UFC fighters who were making in the six figures or high five figures per fight in sponsorship money lost a major chunk of revenue since the Reebok deal went into effect in July 2015. Fighters can no longer wear their own sponsors on their clothing in the cage or during fight week. And the sponsorship money from that apparel contract tops out at $40,000 per fight for champions and drops from there.
Just about every athlete who has bolted the UFC for Bellator has mentioned getting to wear their own sponsors again as a major part of the decision.
The effect that the UFC selling to powerhouse Hollywood talent agency WME-IMG for a staggering amount of money has been two-fold. Some fighters have felt disenfranchised now that they know how much the promotion was actually worth compared to what they are getting paid. Others have seemingly been deemed expendable with WME trying to hit earning goals by established deadlines and cutting costs (and laying off employees) in the process. The UFC has let a surprising amount of talented, ranked fighters leave recently, and not just to Bellator.
“[The UFC] is still the biggest company and the biggest fight promotion that there is, but they’ve gotta be financially responsible now, especially with the new ownership,” Roberts said. “Just be responsible in how they spend their money. I think they’re handling it more as a business now than a personal thing.
“They built MMA. It’s a different dynamic now. Things change. The UFC is always going to be big.”
That doesn’t mean Bellator cannot rise, even while the UFC thrives. I’d be remiss if I also didn’t mention the potential effect the antitrust lawsuit against the UFC, which is currently in litigation, has had. It is certainly possible that the UFC has not been as ruthless in trying to retain fighters to demonstrate that it is not a monopoly, as the ex-UFC fighter plaintiffs have alleged.

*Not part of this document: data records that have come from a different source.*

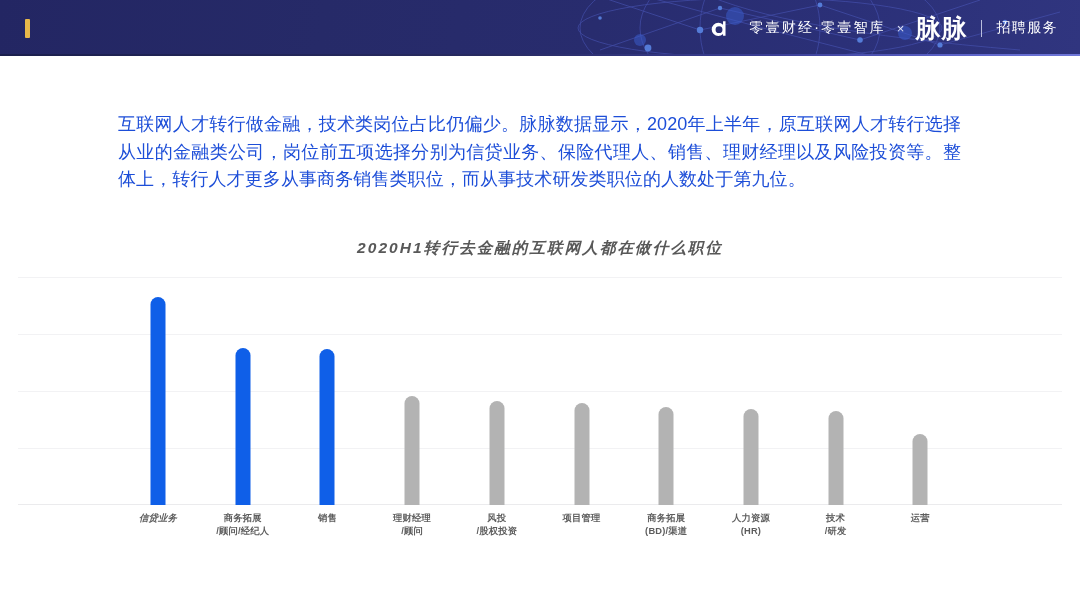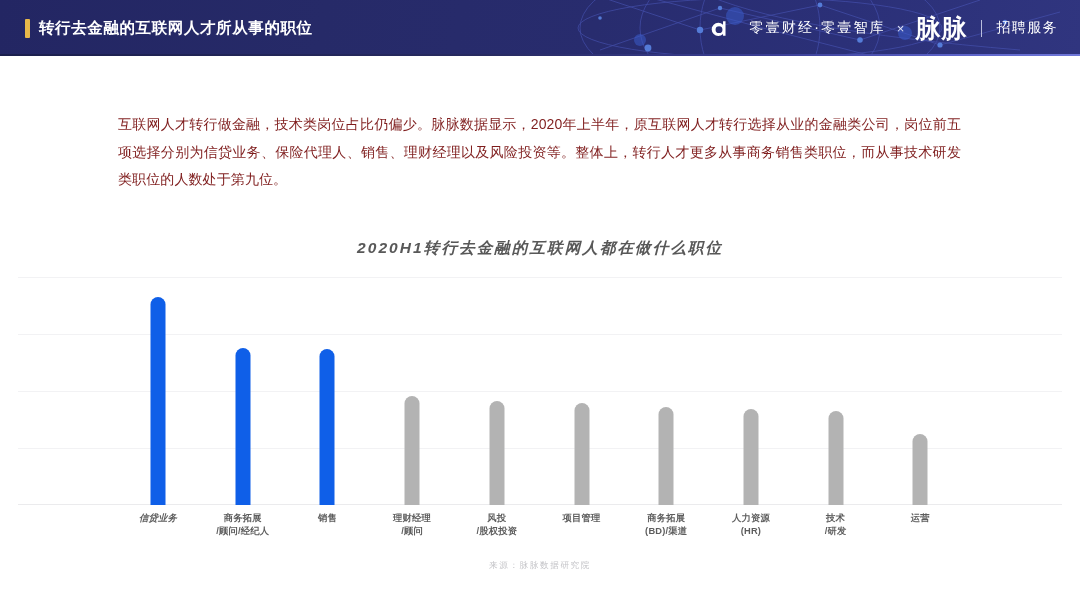--- a/index.html
+++ b/index.html
@@ -40,21 +40,21 @@
   }
   .brand-text { color: #fff; font-size: 14px; letter-spacing: 2.2px; font-weight: 500; margin-left: 7px; }
   .brand-x { color: #dfe2f5; font-size: 13px; margin: 0 2px; font-weight: 400; }
   .brand-maimai { color: #fff; font-size: 25px; font-weight: 700; letter-spacing: 1px; }
   .brand-div { width: 1px; height: 17px; background: #b9bedd; margin: 0 5px; }
   .brand-sub { color: #fff; font-size: 14px; letter-spacing: 1.4px; font-weight: 500; }
 
   
   .para {
     position: absolute; left: 118px; top: 111px; width: 843px;
-    font-size: 14px; line-height: 27.5px; color: #7f1d1d;
+    font-size: 18px; line-height: 27.5px; color: #1d4ed8;
     text-align: justify; letter-spacing: .1px;
   }
 
   
   .chart-title {
     position: absolute; left: 0; top: 238px; width: 1080px;
     text-align: center; font-size: 15.5px; font-weight: 700;
     color: #585858; letter-spacing: 2.1px; font-style: italic;
   }
   .plot {
@@ -110,21 +110,20 @@
       <g fill="#3d63d8" opacity="0.55">
         <circle cx="735" cy="16" r="9"></circle>
           <circle cx="905" cy="33" r="7"></circle>
         <circle cx="640" cy="40" r="6"></circle>
       </g>
     </svg>
     <div class="header-bottomline"></div>
 
     <div class="title-wrap">
       <div class="gold-bar"></div>
-      <div class="header-title">转行去金融的互联网人才所从事的职位</div>
     </div>
 
     <div class="brand-wrap">
       <span class="a-logo">
         <svg viewBox="0 0 24 24" width="23" height="23">
           <path d="M16.2 4.4 v15.2 h-2.6 v-1.9 a6.9 6.9 0 1 1 0-9.6 V4.4z M9.4 9.6a3.6 3.6 0 1 0 0 7.2 a3.6 3.6 0 0 0 0-7.2z" fill="#ffffff"></path>
         </svg>
       </span>
       <span class="brand-text">零壹财经·零壹智库</span>
       <span class="brand-x">×</span>
@@ -170,14 +169,13 @@
       <div class="xlabel" style="left: 563.5px;">项目管理</div>
       <div class="xlabel" style="left: 648.2px;">商务拓展
 (BD)/渠道</div>
       <div class="xlabel" style="left: 732.9px;">人力资源
 (HR)</div>
       <div class="xlabel" style="left: 817.6px;">技术
 /研发</div>
       <div class="xlabel" style="left: 902.3px;">运营</div>
     </div>
 
-  <div class="source">来源：脉脉数据研究院</div>
 </div>
 
 </body></html>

Some of Bellator’s moves have been panned, too. Sonnen and Silva are both in the twilight of their careers and coming off lengthy doping suspensions. Emelianenko vs. Mitrione was a fight Bellator was going to put on cable in February before Mitrione had to withdraw due to kidney stones just hours before the event started.
Is the time really right for a pay-per-view now? Wouldn’t it make more sense to spread these fights out on Spike and continue building this momentum gradually?
This is a chance to make a big splash in New York, though. And make some revenue in the process. This is still only one step in a broader plan Coker and company have to bridge the gap with big names from years past until prospects like Aaron Pico, A.J. McKee, James Gallagher, Ed Rush, Jarod Trice, Tyrell Fortune, Joey Davis, Ilima-Lei Macfarlane and Danis are ready to become the faces of the promotion.
Pico and Gallagher, by the way, will both be a part of the Bellator show in New York. Gallagher, a teammate of Conor McGregor, meets Chinzo Machida, the brother of Lyoto, on the Spike portion of the event.
Bellator NYC won’t draw the numbers of UFC 205. It might not even reach the more modest buys of UFC 208, which were estimated to be somewhere in the range of 200,000. But even the most ardent Bellator critic must acknowledge that there has been an improvement in the product and its visibility.
Those with knowledge of the inner-workings of the industry certainly have recognized it. And that fact does not have to be any kind of knock on the UFC, which will always be the $4 billion gold gorilla in the room. Legitimate competition is certainly not a bad thing for the sport, its fighters and its followers.
“I think what it’ll take is time,” Roberts said. “Do I think Bellator will ever be as big as the UFC? Who knows. But the only thing that will tell that is time.
“I definitely think it’s going to make the UFC even better. Who that really benefits is the fans. I think Dana is the kind of guy that loves that challenge.”